::: TEXTE DE L'EXERCICE :::
Caucase : l’expansion russe

La période dite des "guerres du Caucase" s'étire sur plus d'un siècle, XIXe siècle flamboyant pour l'Empire russe qui continue de s'imposer sur la scène européenne et poursuit sa conquête en Asie.


Ivan le TerribleUne pénétration qui, loin d'être linéaire, réservait de nombreuses épreuves à la Russie...

Tableau à la veille de la conquête russe

La Russie n'était pas totalement absente du Caucase lorsqu'elle en entreprit la conquête à la fin du XVIIIe siècle. En effet, après qu'il eut soumis le khanat d'Astrakhan en 1556, Ivan le Terrible chercha à contrôler la région devenue voisine et fit construire un établissement militaire sur le Terek avant d'épouser Temriouk, la fille d'un souverain tcherkesse. Et tandis que des princes de Kabarda lui prêtaient serment d'allégeance, le tsar, fort des liens tissés dès la même époque entre Moscou et Tiflis, accola à son titre celui de "souverain de la Terre ivérienne des rois de Géorgie". Toutefois, aucun peuple du Caucase n'était dans les faits soumis à la Russie.

Seule la conquête par Pierre le Grand des provinces du nord de l'Empire perse - provinces qui constituèrent entre 1722 et 1735 l'éphémère "Iran russe"- peut être considérée comme un précédent aux guerres caucasiennes du XIXe siècle. Les rêves de Pierre le Grand - l'accès aux mers chaudes, la création d'une nouvelle "route de la soie" profitant à la Russie - demeurent d'ailleurs intacts malgré cet échec et nourrissent les projets expansionnistes de Catherine II et de ses successeurs.
::: DONNÉES DE L'EXERCICE :::
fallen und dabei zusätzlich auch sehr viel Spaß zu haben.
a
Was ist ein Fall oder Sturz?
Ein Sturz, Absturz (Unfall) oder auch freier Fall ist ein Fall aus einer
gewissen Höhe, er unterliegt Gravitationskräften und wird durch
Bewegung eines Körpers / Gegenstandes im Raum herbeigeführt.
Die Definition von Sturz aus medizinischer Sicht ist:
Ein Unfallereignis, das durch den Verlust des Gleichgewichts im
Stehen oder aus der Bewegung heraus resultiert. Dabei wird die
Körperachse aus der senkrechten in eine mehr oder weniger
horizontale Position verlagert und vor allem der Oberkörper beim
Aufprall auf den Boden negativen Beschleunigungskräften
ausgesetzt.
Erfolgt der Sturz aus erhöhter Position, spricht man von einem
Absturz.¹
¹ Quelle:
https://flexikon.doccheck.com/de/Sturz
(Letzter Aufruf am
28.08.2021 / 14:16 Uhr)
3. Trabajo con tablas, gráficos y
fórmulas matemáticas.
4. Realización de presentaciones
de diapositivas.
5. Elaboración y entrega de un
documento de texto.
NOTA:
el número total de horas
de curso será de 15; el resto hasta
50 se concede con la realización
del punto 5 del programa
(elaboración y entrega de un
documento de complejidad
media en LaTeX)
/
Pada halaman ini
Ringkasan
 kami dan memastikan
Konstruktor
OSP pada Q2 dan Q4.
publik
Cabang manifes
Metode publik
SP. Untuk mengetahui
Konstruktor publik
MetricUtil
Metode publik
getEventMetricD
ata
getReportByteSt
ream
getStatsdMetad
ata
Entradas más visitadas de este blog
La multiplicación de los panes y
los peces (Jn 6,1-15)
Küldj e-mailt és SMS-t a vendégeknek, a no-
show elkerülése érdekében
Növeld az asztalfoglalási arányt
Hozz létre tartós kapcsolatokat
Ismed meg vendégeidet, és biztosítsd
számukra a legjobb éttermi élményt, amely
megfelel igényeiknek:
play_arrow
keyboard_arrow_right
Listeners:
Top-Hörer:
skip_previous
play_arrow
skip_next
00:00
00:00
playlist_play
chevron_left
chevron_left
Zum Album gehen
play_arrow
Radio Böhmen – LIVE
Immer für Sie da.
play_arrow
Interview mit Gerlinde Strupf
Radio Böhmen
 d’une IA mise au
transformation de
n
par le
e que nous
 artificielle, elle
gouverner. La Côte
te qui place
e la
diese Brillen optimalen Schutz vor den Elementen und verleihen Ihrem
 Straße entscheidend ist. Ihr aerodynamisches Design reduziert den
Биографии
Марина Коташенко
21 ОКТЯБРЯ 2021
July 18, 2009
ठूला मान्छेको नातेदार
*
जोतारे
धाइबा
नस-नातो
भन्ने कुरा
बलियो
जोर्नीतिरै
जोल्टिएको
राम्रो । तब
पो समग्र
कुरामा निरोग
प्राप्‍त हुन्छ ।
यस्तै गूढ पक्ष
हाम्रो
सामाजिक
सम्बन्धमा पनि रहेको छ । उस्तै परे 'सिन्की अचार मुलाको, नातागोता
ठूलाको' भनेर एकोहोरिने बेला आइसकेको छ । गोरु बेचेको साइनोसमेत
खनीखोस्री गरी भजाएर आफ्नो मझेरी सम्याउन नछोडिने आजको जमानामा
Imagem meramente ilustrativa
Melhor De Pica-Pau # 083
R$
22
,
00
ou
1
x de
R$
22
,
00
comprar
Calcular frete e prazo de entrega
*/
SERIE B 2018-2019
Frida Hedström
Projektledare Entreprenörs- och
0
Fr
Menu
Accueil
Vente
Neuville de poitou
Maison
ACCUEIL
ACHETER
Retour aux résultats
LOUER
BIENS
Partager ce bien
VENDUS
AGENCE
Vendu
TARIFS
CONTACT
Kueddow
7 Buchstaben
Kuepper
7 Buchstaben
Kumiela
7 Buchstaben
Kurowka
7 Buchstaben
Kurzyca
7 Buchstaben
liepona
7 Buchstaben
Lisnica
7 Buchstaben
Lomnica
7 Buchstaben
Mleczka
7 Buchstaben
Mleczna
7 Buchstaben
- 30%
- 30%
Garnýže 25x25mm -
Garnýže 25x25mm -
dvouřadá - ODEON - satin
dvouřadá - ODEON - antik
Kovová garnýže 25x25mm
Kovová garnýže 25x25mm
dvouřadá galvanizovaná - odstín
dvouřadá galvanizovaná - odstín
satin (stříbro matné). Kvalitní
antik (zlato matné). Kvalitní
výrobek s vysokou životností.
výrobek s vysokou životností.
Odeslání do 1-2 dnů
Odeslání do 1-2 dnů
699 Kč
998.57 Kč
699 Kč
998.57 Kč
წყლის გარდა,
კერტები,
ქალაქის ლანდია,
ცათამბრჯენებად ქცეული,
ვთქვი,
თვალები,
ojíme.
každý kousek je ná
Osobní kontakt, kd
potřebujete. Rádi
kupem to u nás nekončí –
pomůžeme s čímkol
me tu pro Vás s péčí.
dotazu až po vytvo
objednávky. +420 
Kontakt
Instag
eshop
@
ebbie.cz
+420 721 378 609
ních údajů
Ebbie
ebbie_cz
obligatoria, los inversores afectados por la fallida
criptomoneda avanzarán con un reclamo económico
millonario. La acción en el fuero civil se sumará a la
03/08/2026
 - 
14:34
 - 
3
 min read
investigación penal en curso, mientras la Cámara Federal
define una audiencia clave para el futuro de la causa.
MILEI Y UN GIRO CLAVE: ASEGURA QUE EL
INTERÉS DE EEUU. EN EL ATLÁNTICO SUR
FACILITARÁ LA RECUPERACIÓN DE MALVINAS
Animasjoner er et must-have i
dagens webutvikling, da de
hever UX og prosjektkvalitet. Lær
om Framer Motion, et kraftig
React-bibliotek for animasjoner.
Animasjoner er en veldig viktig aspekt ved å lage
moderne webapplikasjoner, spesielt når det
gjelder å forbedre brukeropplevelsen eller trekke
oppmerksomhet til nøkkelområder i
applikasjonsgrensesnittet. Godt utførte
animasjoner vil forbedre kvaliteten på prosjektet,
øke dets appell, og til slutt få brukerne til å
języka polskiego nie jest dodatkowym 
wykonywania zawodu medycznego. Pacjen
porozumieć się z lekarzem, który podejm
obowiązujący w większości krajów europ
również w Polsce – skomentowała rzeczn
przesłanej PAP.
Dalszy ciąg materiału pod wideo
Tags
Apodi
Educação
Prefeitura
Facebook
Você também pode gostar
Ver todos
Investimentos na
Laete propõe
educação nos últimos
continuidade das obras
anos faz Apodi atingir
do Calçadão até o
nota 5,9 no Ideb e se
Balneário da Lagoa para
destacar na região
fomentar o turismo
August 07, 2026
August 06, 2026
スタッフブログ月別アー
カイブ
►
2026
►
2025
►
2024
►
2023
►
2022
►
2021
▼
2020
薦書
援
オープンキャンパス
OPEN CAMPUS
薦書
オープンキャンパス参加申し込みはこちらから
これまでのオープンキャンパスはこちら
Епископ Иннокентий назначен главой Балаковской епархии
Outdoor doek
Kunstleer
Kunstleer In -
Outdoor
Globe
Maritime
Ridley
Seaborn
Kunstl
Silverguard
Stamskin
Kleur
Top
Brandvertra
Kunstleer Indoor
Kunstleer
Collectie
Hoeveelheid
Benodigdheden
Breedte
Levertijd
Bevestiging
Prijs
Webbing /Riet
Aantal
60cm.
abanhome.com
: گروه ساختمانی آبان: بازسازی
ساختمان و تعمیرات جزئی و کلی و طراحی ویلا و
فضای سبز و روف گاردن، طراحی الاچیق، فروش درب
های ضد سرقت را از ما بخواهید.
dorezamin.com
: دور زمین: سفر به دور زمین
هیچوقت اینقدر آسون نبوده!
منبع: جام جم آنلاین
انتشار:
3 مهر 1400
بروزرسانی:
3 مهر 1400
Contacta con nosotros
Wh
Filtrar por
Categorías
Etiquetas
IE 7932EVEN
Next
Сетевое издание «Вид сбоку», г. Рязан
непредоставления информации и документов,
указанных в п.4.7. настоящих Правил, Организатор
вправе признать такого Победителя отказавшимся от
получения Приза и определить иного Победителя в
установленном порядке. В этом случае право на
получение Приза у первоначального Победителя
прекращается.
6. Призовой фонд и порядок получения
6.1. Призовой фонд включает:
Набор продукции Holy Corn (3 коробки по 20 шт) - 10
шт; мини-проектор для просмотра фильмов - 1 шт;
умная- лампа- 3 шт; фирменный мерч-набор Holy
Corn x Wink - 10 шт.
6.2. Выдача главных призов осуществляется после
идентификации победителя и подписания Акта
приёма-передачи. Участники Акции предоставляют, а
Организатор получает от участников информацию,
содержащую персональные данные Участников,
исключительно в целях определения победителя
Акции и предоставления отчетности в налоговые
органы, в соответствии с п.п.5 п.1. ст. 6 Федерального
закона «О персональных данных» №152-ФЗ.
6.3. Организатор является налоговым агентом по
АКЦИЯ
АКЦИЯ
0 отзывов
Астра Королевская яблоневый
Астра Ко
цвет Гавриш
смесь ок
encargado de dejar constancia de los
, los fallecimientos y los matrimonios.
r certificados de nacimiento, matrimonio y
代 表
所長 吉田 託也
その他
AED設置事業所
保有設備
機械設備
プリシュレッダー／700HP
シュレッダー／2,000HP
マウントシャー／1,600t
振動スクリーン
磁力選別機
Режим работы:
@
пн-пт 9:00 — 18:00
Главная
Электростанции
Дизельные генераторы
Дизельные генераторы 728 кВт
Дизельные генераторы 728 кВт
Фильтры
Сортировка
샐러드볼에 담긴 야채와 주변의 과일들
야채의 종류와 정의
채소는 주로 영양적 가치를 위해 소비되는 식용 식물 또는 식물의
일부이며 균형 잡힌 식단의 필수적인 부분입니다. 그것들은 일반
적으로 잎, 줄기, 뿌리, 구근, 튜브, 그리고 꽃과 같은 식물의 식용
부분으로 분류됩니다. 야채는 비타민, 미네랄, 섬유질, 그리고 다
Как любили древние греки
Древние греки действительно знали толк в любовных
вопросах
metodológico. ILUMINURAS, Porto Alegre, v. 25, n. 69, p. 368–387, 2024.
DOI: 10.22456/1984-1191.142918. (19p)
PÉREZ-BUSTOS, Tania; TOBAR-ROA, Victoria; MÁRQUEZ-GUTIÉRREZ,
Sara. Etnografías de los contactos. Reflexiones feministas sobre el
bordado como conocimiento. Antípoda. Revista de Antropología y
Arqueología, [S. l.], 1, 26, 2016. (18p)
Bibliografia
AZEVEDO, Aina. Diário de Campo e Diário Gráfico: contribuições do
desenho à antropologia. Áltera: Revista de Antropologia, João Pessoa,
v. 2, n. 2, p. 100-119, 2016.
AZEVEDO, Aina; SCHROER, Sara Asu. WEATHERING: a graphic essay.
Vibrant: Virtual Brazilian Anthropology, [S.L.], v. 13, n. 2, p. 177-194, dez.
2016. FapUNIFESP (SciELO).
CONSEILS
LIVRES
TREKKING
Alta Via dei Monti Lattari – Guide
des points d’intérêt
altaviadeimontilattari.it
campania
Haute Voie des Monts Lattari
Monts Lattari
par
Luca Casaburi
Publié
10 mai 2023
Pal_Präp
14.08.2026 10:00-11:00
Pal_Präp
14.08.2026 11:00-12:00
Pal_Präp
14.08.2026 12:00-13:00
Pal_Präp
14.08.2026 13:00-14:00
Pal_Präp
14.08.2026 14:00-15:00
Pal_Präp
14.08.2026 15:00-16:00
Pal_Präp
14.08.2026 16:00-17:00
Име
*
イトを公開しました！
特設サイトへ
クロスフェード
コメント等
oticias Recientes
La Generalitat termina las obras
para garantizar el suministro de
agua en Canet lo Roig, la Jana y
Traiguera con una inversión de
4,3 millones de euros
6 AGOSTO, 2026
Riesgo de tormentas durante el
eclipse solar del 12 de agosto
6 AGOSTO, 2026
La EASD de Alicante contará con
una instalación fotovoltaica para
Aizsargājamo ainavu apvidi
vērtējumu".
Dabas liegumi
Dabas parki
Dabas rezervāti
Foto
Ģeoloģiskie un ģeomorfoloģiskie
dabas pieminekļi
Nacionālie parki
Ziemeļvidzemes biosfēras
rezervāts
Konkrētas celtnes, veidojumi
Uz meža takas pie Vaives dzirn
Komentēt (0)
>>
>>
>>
:::
--- CONSIGNES ---
**A)** Citez tous les souverains russes nommés dans le texte sur l'expansion russe dans le Caucase.
**B)** Sélectionnez chaque ligne des données qui contient la chaîne "auch", en respectant la casse.
Ces lignes n'ont aucun lien avec le texte sur l'expansion russe dans le Caucase.

--- RÉPONSES ATTENDUES ---
**A)** Ivan le Terrible, Pierre le Grand, Catherine II

**B)**
fallen und dabei zusätzlich auch sehr viel Spaß zu haben.
Ein Sturz, Absturz (Unfall) oder auch freier Fall ist ein Fall aus einer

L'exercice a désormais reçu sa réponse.